Il “reddito di libertà” è destinato alle donne vittime di violenza in condizione di particolare vulnerabilità o di povertà. Lo scopo del fondo è favorire percorsi di autonomia e di emancipazione delle donne vittime di violenza attraverso l’indipendenza economica.
Come rilevato dall’Istat, nel 2020 le chiamate al 1522, il numero di pubblica utilità contro la violenza e lo stalking, sono aumentate del 79,5% rispetto al 2019, sia per telefono, sia via chat (+71%) e il Reddito di libertà nasce appunto dalla consapevolezza che nel mondo non si muore solo di Covid.
Il contributo economico, stabilito nella misura massima di 400 euro mensili pro capite, è concesso in un’unica soluzione per massimo dodici mesi alle donne vittime di violenza.
Possono richiederlo tutte le donne con o senza figli che: siano seguite dai centri antiviolenza regionali e dagli assistenti sociali abbiano cittadinanza italiana o regolare permesso di soggiorno o status di rifugiate.
La domanda per il Reddito di Libertà deve essere presentata dalle donne interessate, o da un legale o da un tutore, nelle sedi dei comuni di residenza o mediante lo Spid sul sito dell’Inps.
Il modulo, per essere valido, deve essere tassativamente compilato dalla donna richiedente, da un legale del centro antiviolenza e da un assistente sociale.

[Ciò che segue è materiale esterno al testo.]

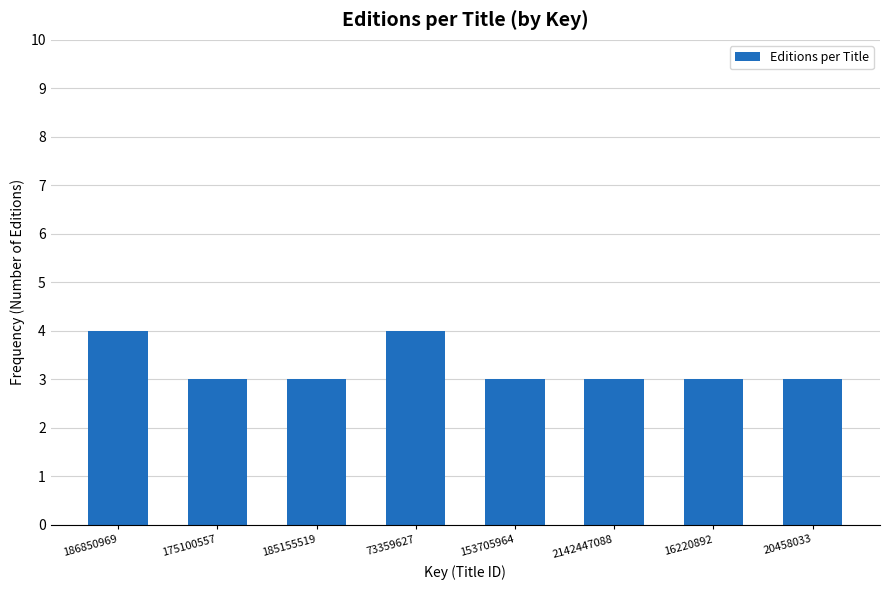

Reading left to right, transcribe all the data shown in this chart.

186850969=4	175100557=3	185155519=3	73359627=4	153705964=3	2142447088=3	16220892=3	20458033=3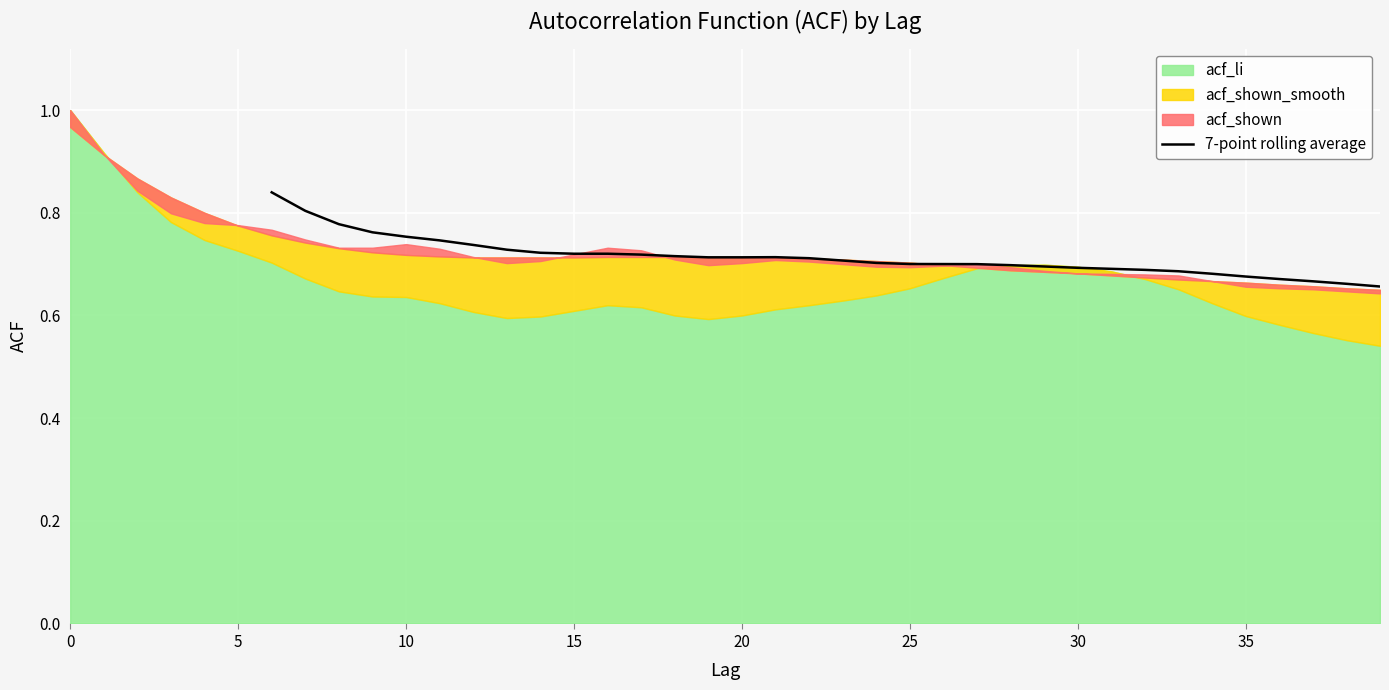

True or false: 7-point rolling average has a value of 1.1 at 30.

False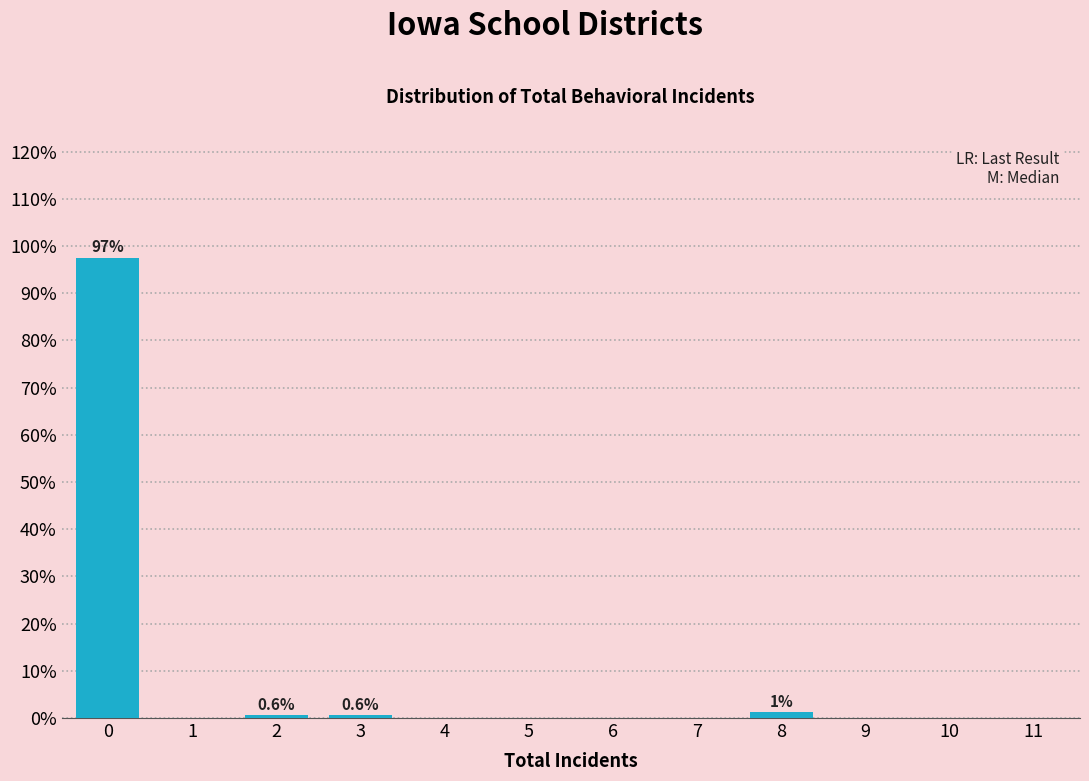

Reading left to right, what are all the values shown in this chart?

0=97.5	1=0.0	2=0.6	3=0.6	4=0.0	5=0.0	6=0.0	7=0.0	8=1.3	9=0.0	10=0.0	11=0.0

Il D.P.C.M. del 17 dicembre 2020 definisce i criteri per la ripartizione delle risorse del “Fondo per il reddito di libertà per le donne vittime di violenza” istituito dall’articolo 105-bis del decreto legge n. 34/2020, convertito, con modificazioni, dalla legge n. 77/2020, mediante l’incremento, per un importo pari a 3 milioni di euro, per l’anno 2020, del “Fondo per le politiche relative ai diritti e alle pari opportunità”. La misura denominata Reddito di Libertà è volta a contenere i gravi effetti economici derivanti dall’emergenza epidemiologica da COVID-19, in particolare per quanto concerne le donne in condizione di maggiore vulnerabilità e ha come obiettivo quello di favorire, attraverso l’indipendenza economica, percorsi di autonomia e di emancipazione delle donne vittime di violenza in condizione di povertà. A tale riguardo, l’articolo 3, comma 5, del citato D.P.C.M. prevede che il Reddito di Libertà sia finalizzato a sostenere prioritariamente le spese per assicurare l’autonomia abitativa e la riacquisizione dell’autonomia personale, nonché il percorso scolastico e formativo dei figli/delle figlie minori; inoltre non è incompatibile con altri strumenti di sostegno al reddito come il Reddito di cittadinanza o altri sussidi economici anche di altra natura (ad esempio, Rem, NASpI, Cassa integrazione guadagni, ANF, ecc.).